Nathan explains:‘We also train healthcare providers in order to leave a lasting impact in the places we visit and to try and fill the hole we have globally with this burden of surgical disease. We have training programmes for the whole surgical ecosystem, from nurses to surgeons and anaesthetists.
‘We train the entire team through courses and mentoring on ship. We use the hospital as a training hospital. We are working on upskilling care providers and increasing the workforce as a whole because there aren’t enough providers.’
This all means that when the Global Mercy does eventually leave port and head back to base for maintenance and upkeep, not only will it leave hundreds of lives changed for the better through surgery, it will also leave a legacy of trained professionals who can continue to help some of the most impoverished people in the world.
The People Who’ve Been Helped By Mercy Ships
Cire, from Senegal, West Africa, was devastated when he discovered he had a rare parotid tumour growing on the right side of his face aged 16. Three years previously he’d had an identical tumour removed from the left side of his face. The cost of the first surgery at his local hospital used up all his family’s savings and involved a community fundraising effort in his village.

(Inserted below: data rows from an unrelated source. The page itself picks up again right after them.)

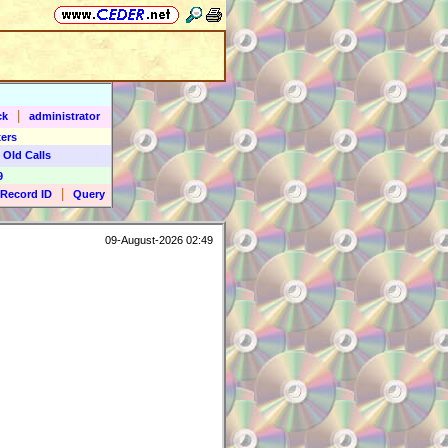
|
ck
administrator
ers
 Old Calls
9
|
Record ID
Query
09-August-2026 02:49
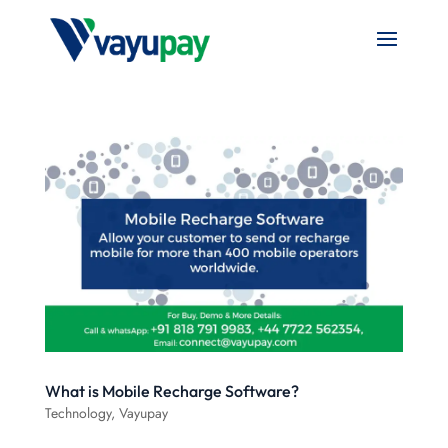
What is Mobile Recharge Software?
Technology
,
Vayupay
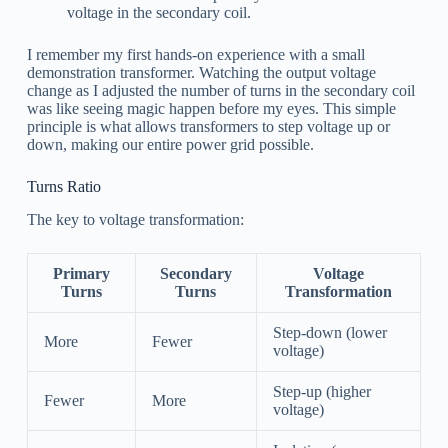
voltage in the secondary coil.
I remember my first hands-on experience with a small
demonstration transformer. Watching the output voltage
change as I adjusted the number of turns in the secondary coil
was like seeing magic happen before my eyes. This simple
principle is what allows transformers to step voltage up or
down, making our entire power grid possible.
Turns Ratio
The key to voltage transformation:
Primary
Secondary
Voltage
Turns
Turns
Transformation
Step-down (lower
More
Fewer
voltage)
Step-up (higher
Fewer
More
voltage)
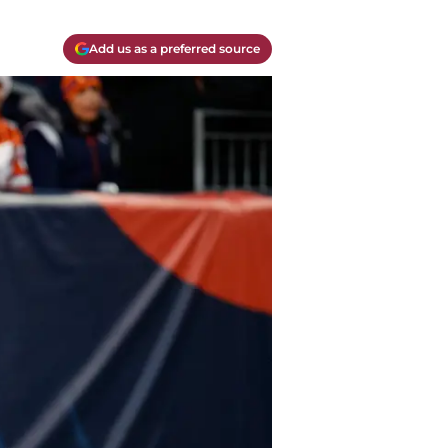
Add us as a preferred source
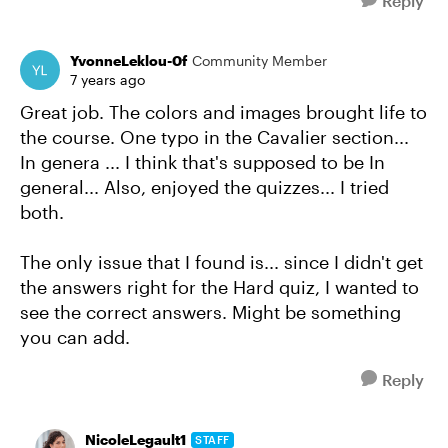
Reply
YvonneLeklou-0f
Community Member
7 years ago
Great job. The colors and images brought life to
the course. One typo in the Cavalier section...
In genera ... I think that's supposed to be In
general... Also, enjoyed the quizzes... I tried
both.
The only issue that I found is... since I didn't get
the answers right for the Hard quiz, I wanted to
see the correct answers. Might be something
you can add.
Reply
NicoleLegault1
STAFF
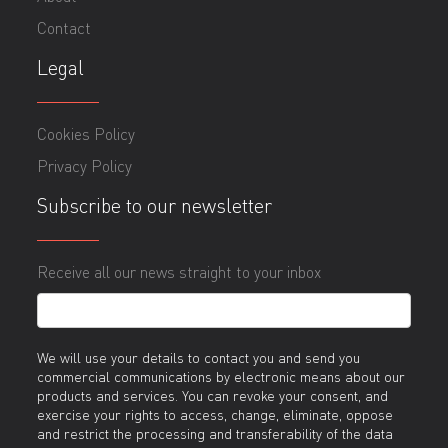
Contact
Legal
Cookies Policy
Privacy Policy
Subscribe to our newsletter
Receive all our news straight to your inbox
We will use your details to contact you and send you
commercial communications by electronic means about our
products and services. You can revoke your consent, and
exercise your rights to access, change, eliminate, oppose
and restrict the processing and transferability of the data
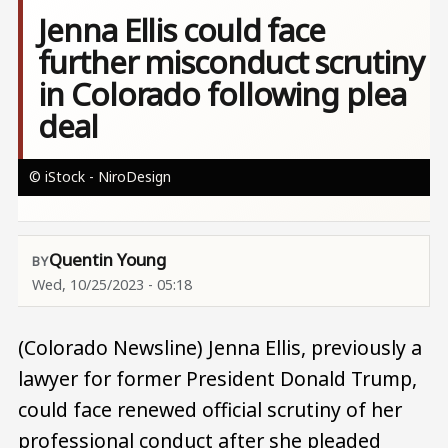
Jenna Ellis could face
further misconduct scrutiny
in Colorado following plea
deal
© iStock - NiroDesign
Quentin Young
Wed, 10/25/2023 - 05:18
(Colorado Newsline) Jenna Ellis, previously a
lawyer for former President Donald Trump,
could face renewed official scrutiny of her
professional conduct after she pleaded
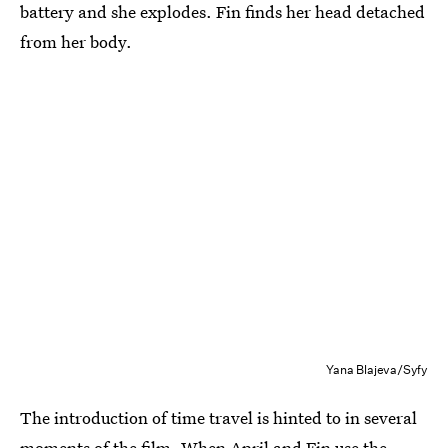
battery and she explodes. Fin finds her head detached
from her body.
Yana Blajeva/Syfy
The introduction of time travel is hinted to in several
moments of the film. When April and Fin use the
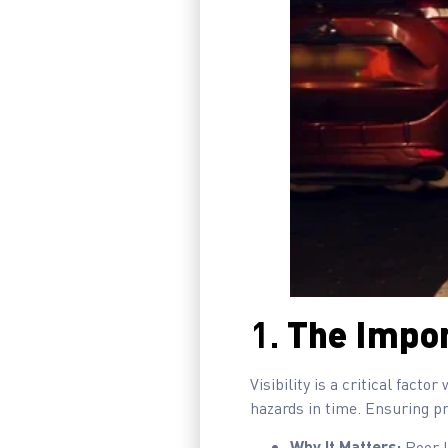
1.
The Impor
Visibility is a critical fact
hazards in time. Ensuring pr
Why It Matters:
Poor l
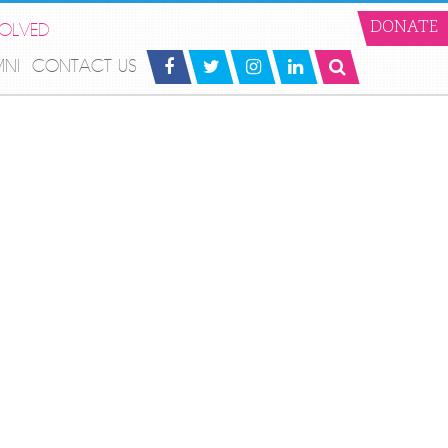
VOLVED
DONATE
MNI
CONTACT US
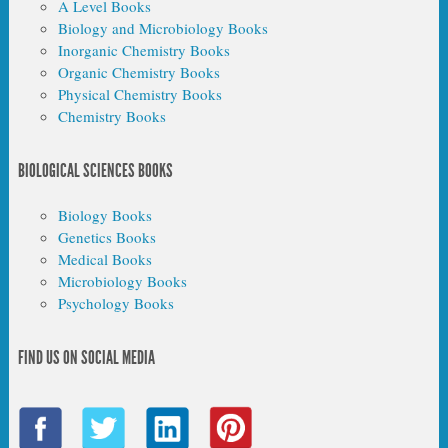
A Level Books
Biology and Microbiology Books
Inorganic Chemistry Books
Organic Chemistry Books
Physical Chemistry Books
Chemistry Books
BIOLOGICAL SCIENCES BOOKS
Biology Books
Genetics Books
Medical Books
Microbiology Books
Psychology Books
FIND US ON SOCIAL MEDIA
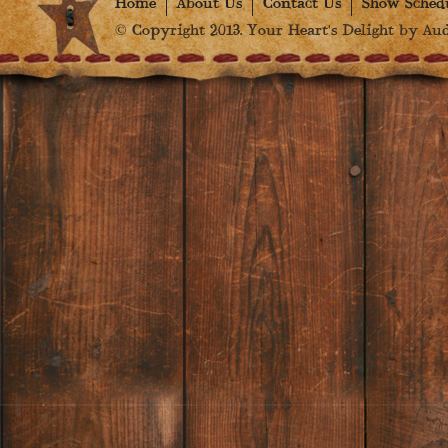
Home
About Us
Contact Us
Show Sched
© Copyright 2013. Your Heart's Delight by Audr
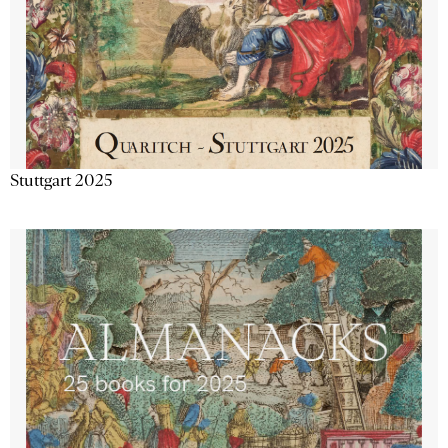
Stuttgart 2025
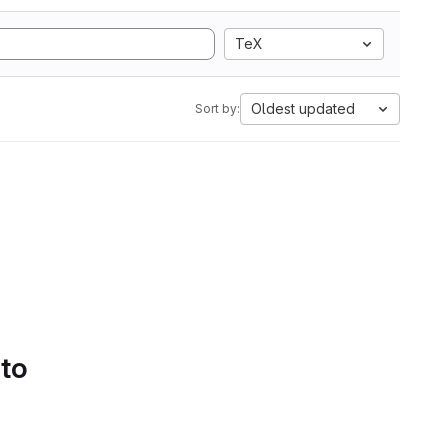
TeX
Oldest updated
Sort by:
 to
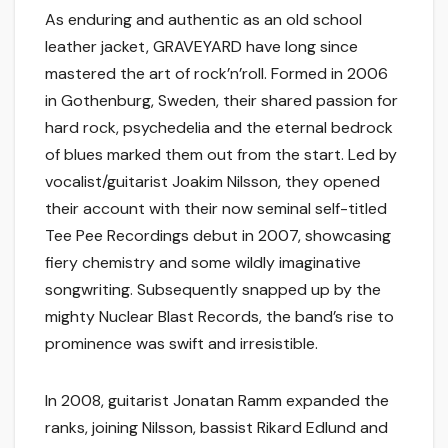
As enduring and authentic as an old school
leather jacket, GRAVEYARD have long since
mastered the art of rock’n’roll. Formed in 2006
in Gothenburg, Sweden, their shared passion for
hard rock, psychedelia and the eternal bedrock
of blues marked them out from the start. Led by
vocalist/guitarist Joakim Nilsson, they opened
their account with their now seminal self-titled
Tee Pee Recordings debut in 2007, showcasing
fiery chemistry and some wildly imaginative
songwriting. Subsequently snapped up by the
mighty Nuclear Blast Records, the band’s rise to
prominence was swift and irresistible.
In 2008, guitarist Jonatan Ramm expanded the
ranks, joining Nilsson, bassist Rikard Edlund and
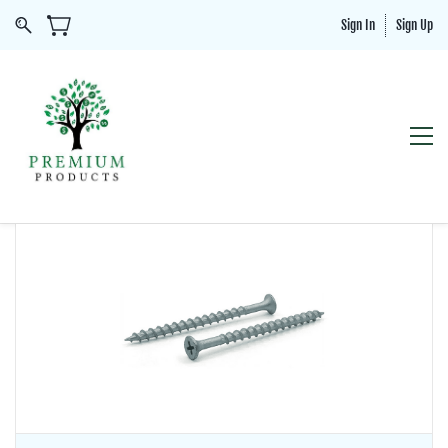
Sign In
Sign Up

As his parents had no way of financing his second surgery, they could only wait and hope for a miracle. All the while, the tumour – which US sniffer dogs have been trained to detect before it is even visible – kept growing.
In 2019, his father heard about Mercy Ships from a friend and encouraged Cire to go for an appointment when the charity was in the area looking for patients for an upcoming programme of free surgeries in the country. Cire was deemed eligible but COVID-19 meant he waited for another two years before he could get to the port and board the Africa Mercy.
He received successful surgery on the morning of his 20th birthday in April last year. The operation took more than two hours and was completed by the hospital ship’s chief surgeon from the United States, Dr Gary Parker, a maxillofacial surgeon. With his health restored, Cire resumed his studies and hopes to become a teacher.
Ulrich was born with dislocated knees and a condition known as quadriceps contracture. His muscles do not develop at the same rate as his bones, causing his legs to bend drastically backward.
His mother, Georgette, desperately tried to find Ulrich the surgery he needed to walk and function like the other boys his age. But the cost of the operation and the severity of his condition defeated her. ‘Surgeons wouldn’t touch him,’ Georgette said. ‘It was hard to see him hurting. When he hurts, I hurt.’
Ulrich’s life was transformed when he received free surgery onboard the Africa Mercy in 2019. The severity of his condition required several complicated operations, but finally Ulrich woke up with two straight legs in casts.
He couldn’t believe they were actually his legs. When he stood, he reached up to see if he could touch the ceiling. And when he finally walked again, the first thing he did was hug his mum. Now Ulrich is walking straight and tall, and he can fulfil his dream of getting a proper education.